Recognize Pareto’s Law: Reducing overstocks can be an emotional issue with merchandisers and purchasing departments because it implies failure. It truly should not be – it has been shown that 20% to 25% of the SKUs give you 70% to 80% of sales in most businesses. Markdowns and slow-moving inventory are a fact of life. It’s important to continually address it to free up cash and fulfillment center space.

Exception reporting of slow movers: Does your inventory analysis identify candidates for liquidation in the total assortment based on rate of sale and stock on hand, as illustrated above?

Make your first price cut the deepest: Customers are savvy and know if they’re getting a real deal. As illustrated above, what additional costs are incurred monthly? Holding low-margin product can become costly. Additionally, many consumer products have a short lifecycle and you don’t want to be left with large remainder quantities by waiting for them to sell at full price.

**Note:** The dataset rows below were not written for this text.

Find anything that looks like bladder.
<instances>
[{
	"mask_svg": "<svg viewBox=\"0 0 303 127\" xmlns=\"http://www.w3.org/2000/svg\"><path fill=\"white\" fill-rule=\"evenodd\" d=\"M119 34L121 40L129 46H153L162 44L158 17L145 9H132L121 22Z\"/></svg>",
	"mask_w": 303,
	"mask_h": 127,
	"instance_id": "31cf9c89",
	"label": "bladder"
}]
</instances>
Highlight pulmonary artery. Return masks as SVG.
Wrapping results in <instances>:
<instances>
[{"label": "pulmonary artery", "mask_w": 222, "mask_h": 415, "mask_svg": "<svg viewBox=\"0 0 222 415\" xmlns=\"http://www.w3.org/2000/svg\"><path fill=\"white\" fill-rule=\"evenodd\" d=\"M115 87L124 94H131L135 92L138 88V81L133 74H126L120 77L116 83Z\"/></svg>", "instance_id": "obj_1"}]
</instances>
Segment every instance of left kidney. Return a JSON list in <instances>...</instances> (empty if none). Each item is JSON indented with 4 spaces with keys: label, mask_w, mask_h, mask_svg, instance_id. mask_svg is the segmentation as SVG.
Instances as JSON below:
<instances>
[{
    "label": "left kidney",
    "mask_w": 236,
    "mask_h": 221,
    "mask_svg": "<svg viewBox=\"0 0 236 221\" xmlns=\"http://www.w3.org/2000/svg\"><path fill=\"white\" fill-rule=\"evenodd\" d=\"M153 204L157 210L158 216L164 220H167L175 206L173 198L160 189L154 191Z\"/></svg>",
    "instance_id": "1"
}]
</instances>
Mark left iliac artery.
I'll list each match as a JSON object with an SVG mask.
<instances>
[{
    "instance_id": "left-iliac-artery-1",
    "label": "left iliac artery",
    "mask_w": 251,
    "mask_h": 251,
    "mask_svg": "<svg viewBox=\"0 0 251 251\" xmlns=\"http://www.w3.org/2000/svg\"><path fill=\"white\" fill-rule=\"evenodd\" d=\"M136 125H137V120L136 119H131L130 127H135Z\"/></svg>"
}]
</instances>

Assign responsibility: In your organization, who analyzes and decides on inventory to be liquidated? Companies with large assortments sometimes put a single person in charge – separate from the buyer – to move the slow-selling product through various media and lowering prices. Also, make key inventory metrics and goals part of the buyer/merchant performance review including markup, backorder rate, gross margin and inventory turn.

Synchronize promotions and purchase order placement: Do you have a merchandising and marketing calendar of what will be offered? This often helps buyers understand the purchase order requirements over multiple offers, reducing backorders and overstocks.

Recognize the need to liquidation media and methods: There are a number of factors that go into selling off price including category and willingness to reduce price multiple times to reduce stocks. The following paragraph discusses this in more detail. All of these are critical to managing inventory as a strategic objective.

Methods to Reduce Overstock

Here are 12 methods of liquidation that our clients use:

Relist or re-photograph slow sellers:  Use this if the prior copy and photo didn’t show the product well. But a great photo and copy isn’t going to sell a below average selling product.

Develop call center programs: Use inbound and outbound scripts to inform and sell the customer and move product.

Package inserts and flyers: include in every outbound package and refresh with new products regularly. Customers receiving your shipment today should be the most satisfied and open to an additional sale.

Special website offers: make clearance specials easily identifiable or pop up.

Email blasts: given the low cost of this medium, use it to feature items with large quantities to liquidate.

Ecommerce marketplaces: investigate use of eBay, Etsy, Amazon, Walmart, Rakuten, etc. and their applicability.

Warehouse and tent sales: use this to move major overstocks as well as small remainder quantities. Schedule semi-annual events. It takes preparation and advertising.

Barter agreements: can move large quantities but it has to be product that has value to both partners.

Employee sales: these can be part of the benefits offered on a regular basis or as a semi-annual event. Discount may typically be 15% to 40% off retail. You may break even on cost.

In-kind donations: give product to charities, schools and churches that can use it or resell the product. You can earn deduction at tax time.

Return to vendor: usually has to be pre-negotiated as part of purchase order. You may get 100% of the cost if there is no restocking fee.

Liquidation companies and jobbers: they can move large quantities but you only recapture ten cents on the dollar.

Not all of these may not be appropriate for your company based on products, quantity to be liquidated and the age of the inventory.

All media and methods need to be tracked to determine which give the highest cost recovery. Collect by media and item how many units are sold at the specific selling price. That may not be as easy as it sounds. Can your sales/inventory system track item sales histories at multiple price points? Determine the additional costs of slow-selling product and calculate an item profit or loss.

Keeping inventory lean ultimately improves profitability and frees up fulfillment center space, with a focus on processes and asset management.